This blog post covers objective 2.3 (Build availability requirements into a vSphere 6.x logical design) of the VCAP6.5-DCV Design exam. It is based on the VMware Certified Advanced Professional 6.5 in Data Center Virtualization Design (3V0-624) Exam Preparation Guide (last update August 2017).
The necessary skills and abilities are documented in the exam prep guide for the older VCAP6-DCV Design exam (3V0-622). I think they also apply to the current version of the exam:
- Evaluate which logical availability services can be used with a given vSphere solution
- Differentiate infrastructure qualities related to availability
- Describe the concept of redundancy and the risks associated with single points of failure
- Explain class of nines methodology
- Determine availability component of service level agreements (SLAs) and service level management processes
- Determine potential availability solutions for a logical design based on customer requirements
- Create an availability plan, including maintenance processes
- Balance availability requirements with other infrastructure qualities
- Analyze a vSphere design and determine possible single points of failure
Let’s start with…
Evaluate which logical availability services can be used with a given vSphere solution
VMware vSphere offers a broad band of features that allows you to create highly available solutions. When we take a look at the infrastructure, feature like VMware HA, FT, or even multiple NICs at a distributed vSwitch allow to increase availablility. When we look at the application layer, other techniques, like DRS can help us to increase availability to use DRS to place VMs on different hosts (anti-affinity rules) etc.
Differentiate infrastructure qualities related to availability
The infrastructure qualities are:
Availability and Recoverability are tight together. René van den Bedem has written an very good blog post about how recoverability affectes availability.
Describe the concept of redundancy and the risks associated with single points of failure
This topic is pretty clear and should be easy to explain. You should be able to identify what a single point of failure is, and how you can avoid them. Examples for a single point of failure are:
- only a single-port HBA in a server
- only one network uplink from a Top-of-Rack switch to a Core-Switch
- using of RAID 0
Explain class of nines methodology
This is also easy:
- Two Nines- 99% – 3.65 days downtime per year
- Three Nines- 99,9% – 8.76 hours downtime per year
- Four Nines- 99,99% – 52.6 minutes downtime per year
- Five Nines – 99,999% – 5.26 minutes downtime per year
- Six Nines – 99,9999% – 31.56 seconds downtime per year
Important note: “Downtime” means “unplanned downtime”, not planned downtime, like in maintenance windows.
Determine availability component of service level agreements (SLAs) and service level management processes
An Service Level Agreement (SLA) is a contact between two parties, usually a supplier and a customer. The SLA describes targets that should be met.

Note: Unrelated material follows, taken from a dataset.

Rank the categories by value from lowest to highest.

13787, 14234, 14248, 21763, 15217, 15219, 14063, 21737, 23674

This can be an availability expressed using the “class of nines methodology”. If this target is missed,the supplier ofthen has to pay a penalty to the customer.
So it is pretty important to build a design that can fulfill the availability requirements. Depending on the requirements you may have to use VMware FT. If the availability requirements are lower, VMware HA may be sufficient. It is important that you can choose the best technique for the given SLA.

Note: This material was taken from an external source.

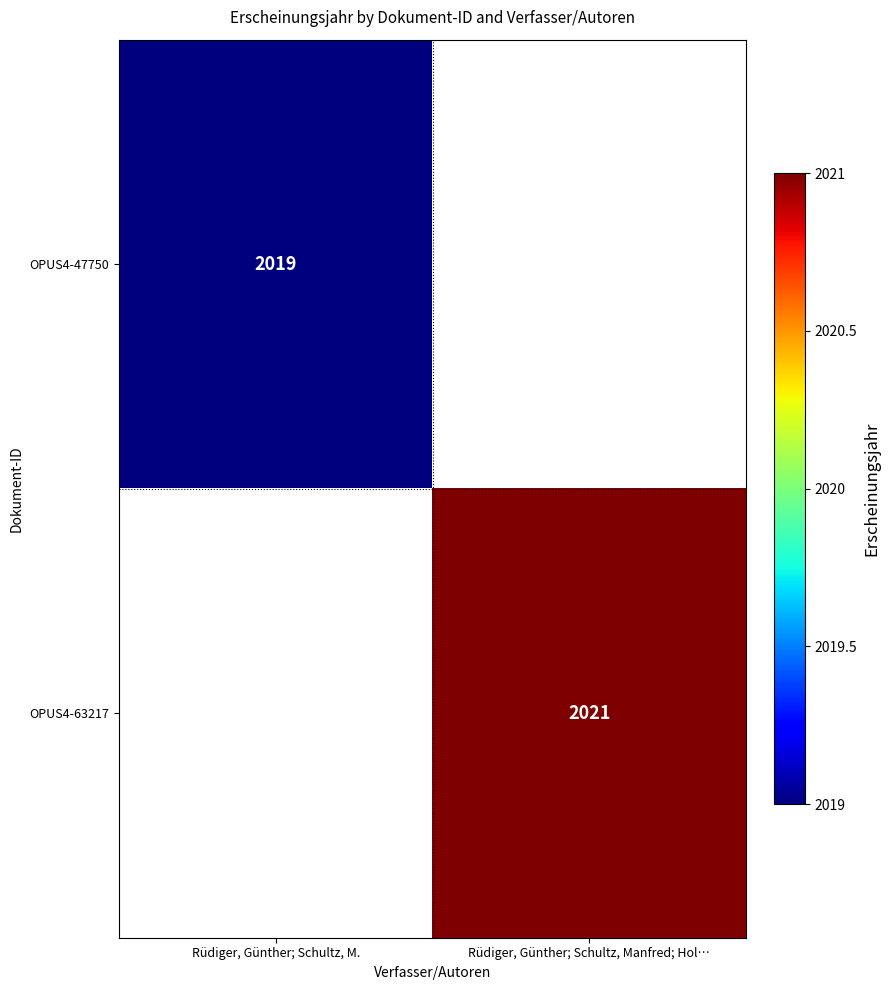

How many categories are shown in the chart?

2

Determine potential availability solutions for a logical design based on customer requirements
Now it’s time to put things together. You know the different techniques that are offered by VMware vSphere, and you know the customer requirements. This allows you to determine the potential availability solutions for a logical design.
Create an availability plan, including maintenance processes
Again, I’d like to recommend the blog post of René van den Bedem. It’s all about RPO, RTO, MTD and how much does an unplanned downtime costs (result of a Business Impact Analysis).
Balance availability requirements with other infrastructure qualities
At some point of your design you need to holistically look at your design and you have to ensure that a decision, that was made, doesn not impact other requirements or other decision.
Analyze a vSphere design and determine possible single points of failure
This is pretty self-explanatory and can be done together with the preceding step.
Availability is the main theme of this objective. Do not lose sight of the customer’s requirements. Increasing availability is often associated with immense additional costs.
Read the mentioned blog post from René and I rellay recommend this vBrownBag video with Rebecca Fitzhugh.